As Sandee Brawarsky wrote in the Jewish Week,

Rabbi Cowan successfully channeled her own life challenges and experiences into innovations in Jewish life for others — always a few steps ahead: A Jew by choice, she did outreach and teaching to those considering intermarriage and conversion, and wrote a book with Paul, Mixed Blessings: Overcoming the Stumbling Blocks in an Interfaith Marriage.

She was indeed a few steps ahead. Mixed Blessings appeared in 1988, not long after Egon Mayer’s Marriage Between Christians and Jews and the Reform movement built up its outreach efforts. Reading Mixed Blessings had a big impact on me. Rachel understood that interfaith couples wanted to understand and learn from the experiences of other couples like them. She understood that telling their stories, as she did in the book, and putting them together with other couples in structured discussion groups, as she did in her outreach work, would satisfy that need – and lead to more interfaith families being more Jewishly engaged.

I was honored and privileged to know Rachel. My first job in the Jewish world was at Jewish Family & Life! starting in 1999 as publisher of its InterfaithFamily.com web magazine. I got to know Rachel as a funder of JFL at the Nathan Cummings Foundation, and she was always personally supportive from that point forward (the photo accompanying this post was taken at the 2007 Slingshot conference).

In November 2002 I wrote an essay for the Forward about how the Jewish world should respond to the 2000-01 National Jewish Population Survey’s findings of continued high intermarriage. I referred to Rachel having said that “people can tell when their welcome in genuine.” All of these years later, after much back and forth about how to respond to intermarriage, I can see now that Rachel had zeroed in on the most important thing that is needed to engage interfaith families: attitudes and policies that are radically inclusive of them.

I will always treasure an email exchange I had with Rachel in December 2016. In response to a message about my transitioning from InterfaithFamily’s leadership, Rachel wrote “kol hakavod to you Ed.  You had a dream, and you built it, and it is profoundly influencing contemporary American Jewish life!” I responded with “Thanks, that means a lot, coming from you. I am trying to write a book – when the time comes, I hope you’ll consider writing something for the cover.” Rachel responded with “no doubt I will.” Sadly, my forthcoming book was not far enough along to send to Rachel for comment before her terrible illness progressed too far.

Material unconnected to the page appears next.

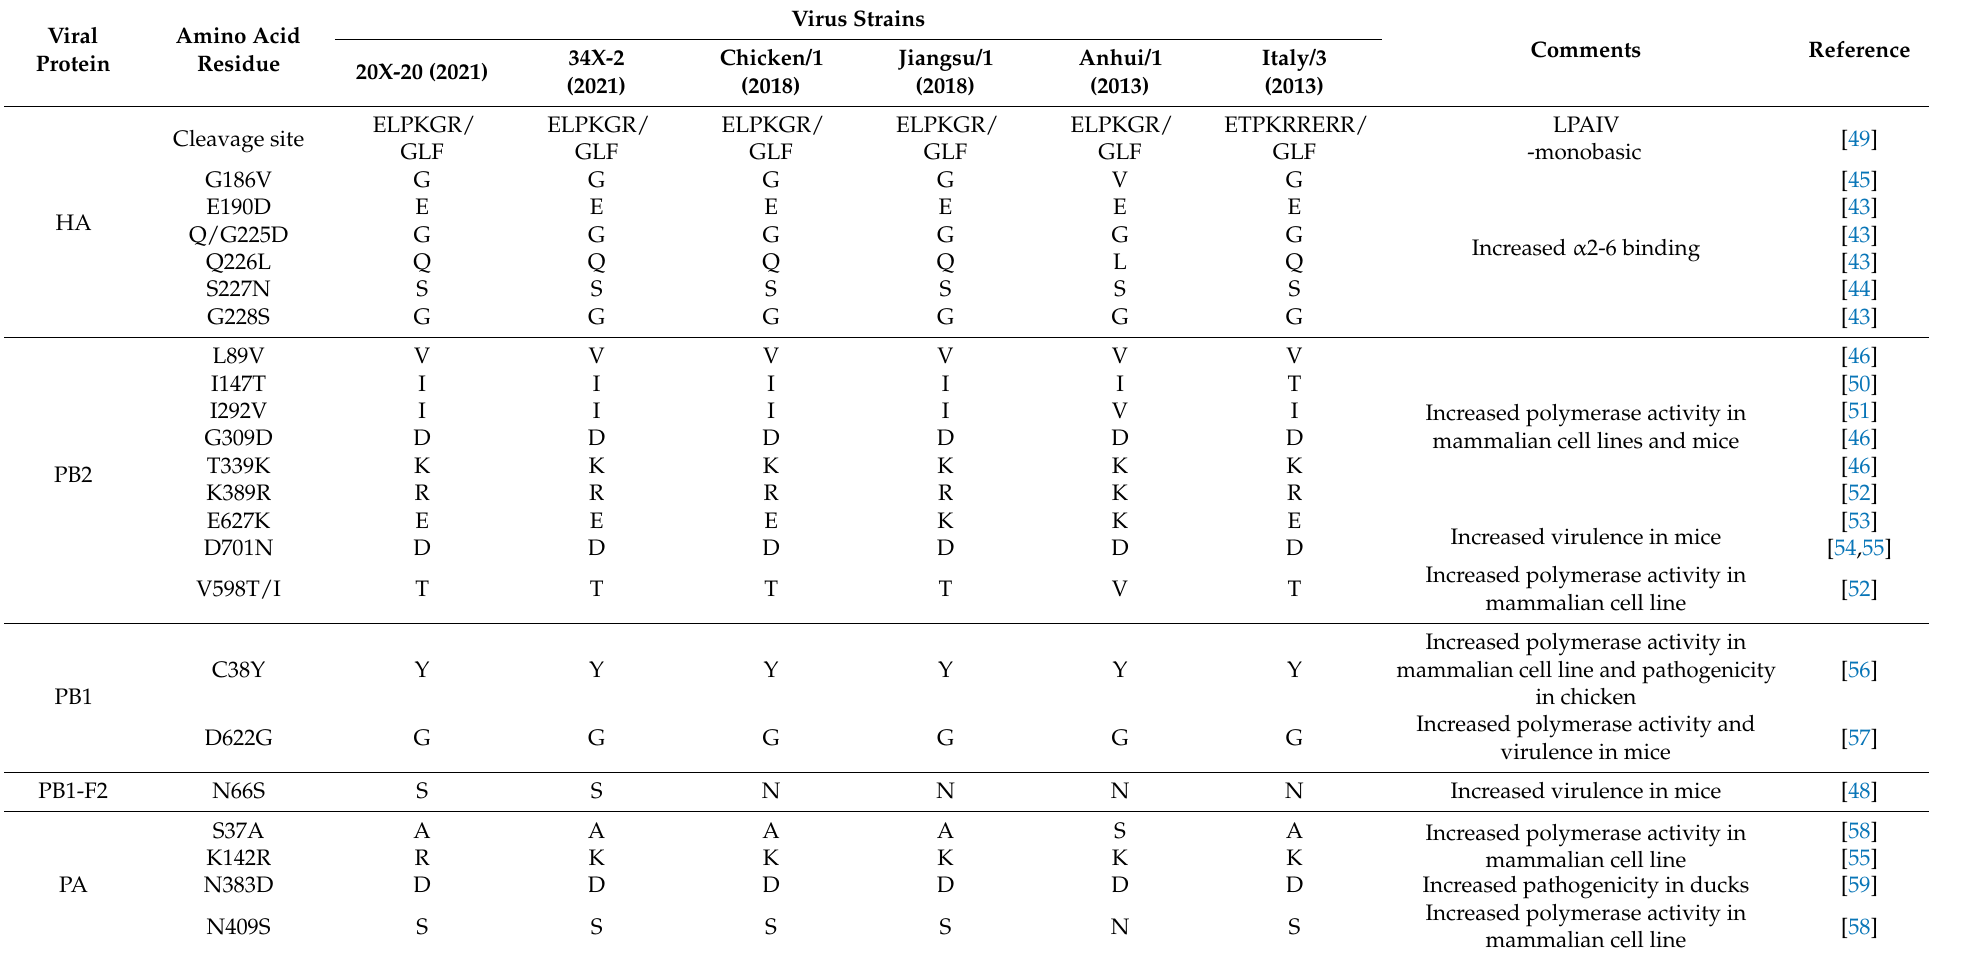
Table 1. Molecular characterization of H7 avian influenza virus (AIV)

I feel profound loss yet am inspired by how exceptional Rachel was in her many areas of interest and in the great impact she had on so many people both personally and more broadly. She belongs in a rarified league, along with Rabbi Alexander Schindler and Egon Mayer, as a pioneer in efforts to engage interfaith families in Jewish life and community. May her memory always be for a blessing.